Robbie Price and his wife Roshni Kanta. Photo / Alan Gibson
Robbie Price and his wife Roshni Kanta. Photo / Alan Gibson

The man who "woke up in someone else's life" after a cycling accident is still missing 10 years of his life, but Robbie Price is moving forward as best he can.

The Hamilton scientist slammed head first into a traffic sign while biking to work in April and regained consciousness with severe amnesia.

When he came to, he didn't know he had moved to New Zealand from Australia in 2002 and couldn't remember anything since then, including the childhood of his two teenage sons, who he thought were aged 5 and 3.

He has spent the past month trying to adjust to the unusual situation where 10 years of life, including world events and learning how to parent teenagers, has passed him by.

"I just want to get back to being useful again. For me that's still the hardest part."

The 43-year-old said no real memory had returned.

"I get a couple of visuals every now and again but nothing useful."

Looking at old photos had not helped his recall, but had been a little upsetting.

"Knowing what you've done, it's a bit frustrating not being able to remember that."

He has been catching up on world news through the internet and said seeing friends was difficult because he didn't know who they were.

"Bumping into people on the street who know me and then having to go through the rigmarole of finding out who they are ... it's funny for them but frustrating for me.

"Everyone's been pretty sympathetic."

Most of his friends knew about the accident and helpfully reintroduced themselves, giving an explanation about where they met.

Re-learning his job at the Landcare Research crown institute where he carried out environmental research as part of a programming group, was also proving difficult.

"I can't do any work. I still have no idea how to do my job because there's no one to tell me how I do my job."

The work, involving land use information and how to access it from a modelling perspective, made no sense to Mr Price yet.

He is trying to unlock 10 years of specialised research and should have been in Belgium now sharing new technological approaches with European colleagues doing similar work.

Mr Price, who has been battling fatigue and migraines forcing him to rest often during the day and be in bed by 7.30pm, said he was "largely trying to ignore" his circumstances.

"Emotionally I'm pretty well adjusted. As long as you don't try to recall the past, you don't recognise that you forget it."

Instead, it is the migraines that are the "bane of my existence". They strike whenever he does too much without resting.

"Whatever I do ... I need to lie down for half an hour.

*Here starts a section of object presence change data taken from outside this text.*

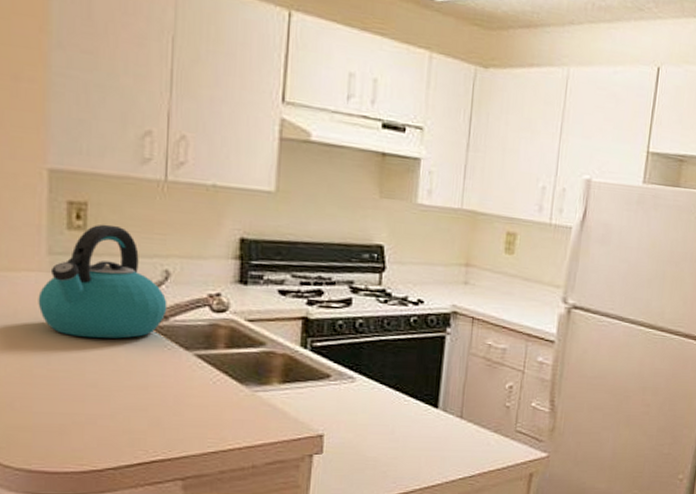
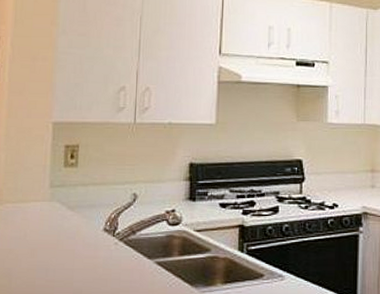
kettle: present [38,224,167,339] -> none [41,160,135,253]

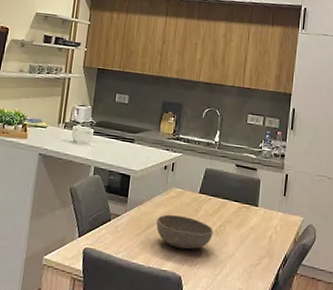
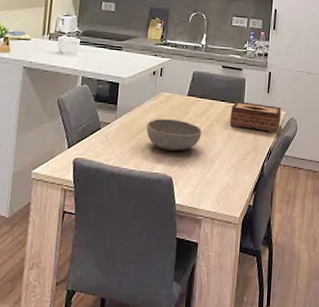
tissue box: none [242,202,299,240] -> present [229,101,281,133]

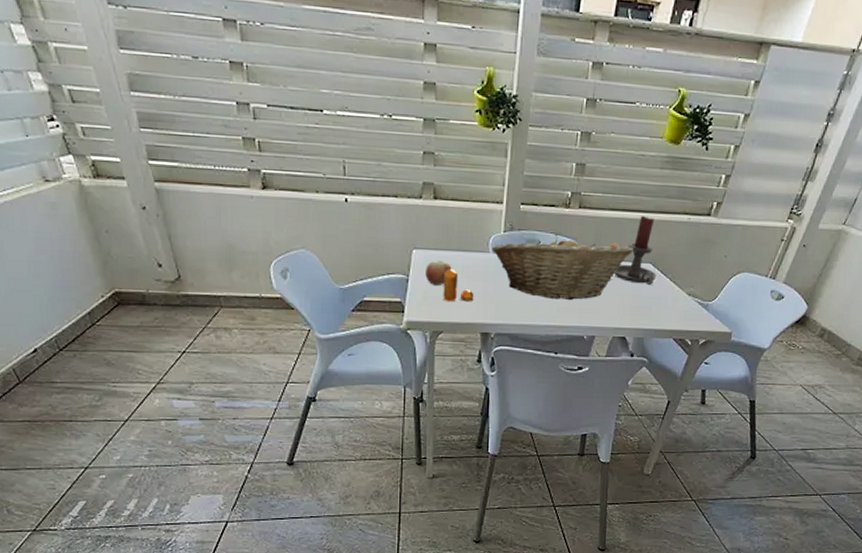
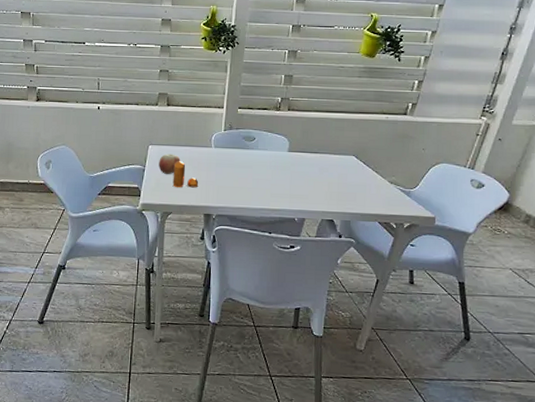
fruit basket: present [491,234,634,300] -> none [213,132,338,187]
candle holder: present [614,215,657,286] -> none [320,115,360,175]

Once the pain starts to come on you have to get home but it's too late by then."

He is awaiting a neurology assessment at the end of the month which he hopes will clear him to fly to Australia for his father's 80th birthday.

In the meantime, Mr Price is optimistic that his memory can beretrieved.

"I'm working on the theory that as soon as I've found the trick of getting access to the memories then it'll all just come back and it'll be hunky-dory."

Price of forgetting

* Robbie Price crashed into a traffic sign and lost a decade of memory.
* He didn't know he had moved to New Zealand.
* Thought his teenage sons were still preschoolers.
* Can't remember how to do his job.
* Didn't know about the Christchurch earthquakes or any other major world events.